By Beverly Makhani, Office of Undergraduate Education
PULLMAN, Wash. – A professor “passionate about cultivating students’ literacy” is the new director of The Writing Program at Washington State University.
“Because I have devoted my professional career to various aspects of literacy, the program is deeply tied to what I do as a scholar, and that will help me as an administrator,” said Victor Villanueva, Regents professor in the Department of English.
The Writing Program in fall made its 10th appearance in U.S. News and World Report’s “America’s Best Colleges” edition for 2014, in the “Academic Programs to Look For” category.
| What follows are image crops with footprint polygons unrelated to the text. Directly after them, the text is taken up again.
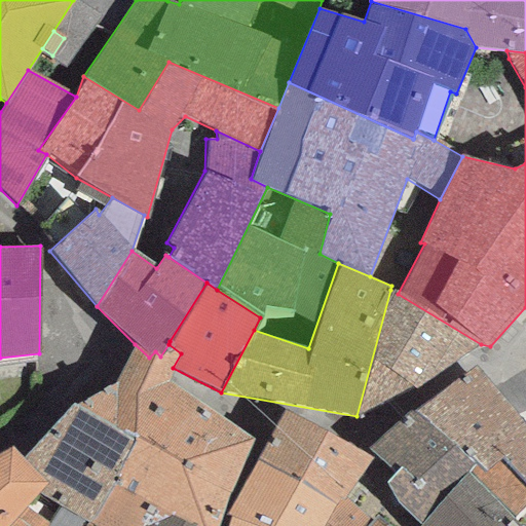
[(415,390),(481,344),(398,294),(390,290),(357,416),(410,386),(415,390)]
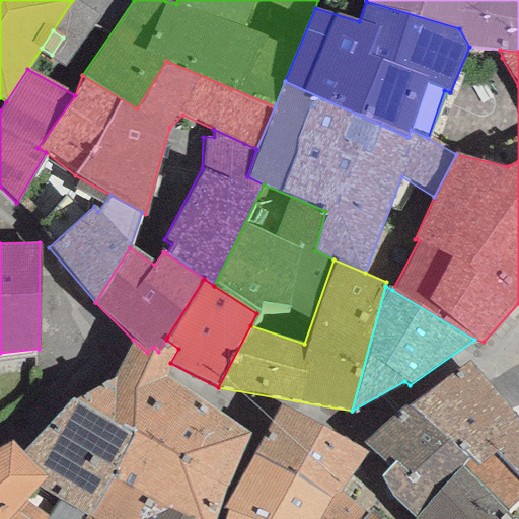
[(113,379),(73,401),(132,436),(114,480),(169,508),(189,518),(214,518),(223,487),(250,433),(165,378),(167,371),(170,363),(178,349),(167,337),(158,352),(153,347),(147,353),(133,340),(124,353),(113,379)]
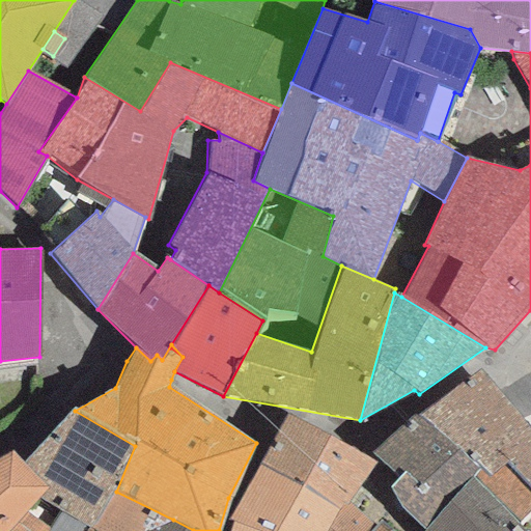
[(518,523),(530,509),(530,432),(523,421),(478,369),(415,414),(478,469),(472,477),(518,523)]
In its 28th year at WSU, the program is the central unit dedicated to helping students and faculty across the university to be better communicators.
“Dr. Villanueva is passionate about cultivating students’ literacy,” said Mary Wack, vice provost for undergraduate education. “He is a renowned rhetorician, an award-winning educator and an experienced university administrator who will be an outstanding leader for The Writing Program.” The program is part of the Office of Undergraduate Education.
Many tasks unified in one program
“The Writing Program has repeatedly earned its place as a national role model and leader, thanks in great part to the research, innovations and outreach efforts of its faculty and staff,” said Villanueva. “It is one cohesive unit that has several successful parts.
“It is the center for the writing assessment function that determines which English composition class a student will enter,” he said. “It provides thousands of hours of peer tutoring to guide students to be better writers in general as well as in their major field.
“Under the auspices of the All-University Writing Committee, The Writing Program works with faculty and facilitates development and review of roughly 300 writing-intensive courses across the disciplines, known as Writing in the Major (M) courses,” he said. “And it oversees the writing portfolio requirement for all rising juniors.
“Every WSU student has many touch points with The Writing Program throughout undergraduate and graduate years,” he said. “Every faculty member accesses its many resources.”
Updating requirements, coordination
Among Villanueva’s plans for the program is working with the All-University Writing Committee to ask faculty members what reading and writing components M courses should require.
“The M courses began more than 25 years ago and suited needs then,” he said. “But with societal changes and technology, contemporary educators undoubtedly have ideas about updating the M courses.”
He also would like to reconsider the junior writing portfolio and find ways to get freshmen and sophomores to think earlier in their academic careers about the writing they could submit. He sees an opportunity for greater coordination between English composition and The Writing Program.
Service and accomplishment
Villanueva didn’t set out to be a college professor or administrator, and he marvels to this day that he is just that. Before earning his bachelor’s, master’s and doctoral degrees in English at the University of Washington, he was, he said, “a high-school dropout, an enlisted Vietnam veteran and a community college student who was born in Brooklyn to parents newly arrived from Puerto Rico.”
He since has taught and researched at Big Bend Community College in Moses Lake, the University of Washington, the University of Missouri-Kansas City and Northern Arizona University before coming to WSU as director of the composition program in English in 1995. He returned to Pullman in 2012 following a year as department head of English at Auburn University.
At WSU he has chaired the English department, directed the program in American studies, been interim associate dean of the (then) College of Liberal Arts and held its Edward R. Meyer Distinguished Professorship.
In 2004-05, he received the university’s Sahlin Faculty Excellence Award for research, scholarship and the arts. In 2009, he was promoted to Regents professor, WSU’s highest level of international distinction in the discipline that raises university standards through teaching, scholarship and public service
He has led the Conference on College Composition and Communications, been a visiting distinguished professor at Michigan State University and won the Advancement of People of Color Leadership Award from the National Council of Teachers of English. He has published eight books and numerous articles and chapters, received many awards and taught more than 25 undergraduate and graduate courses at WSU.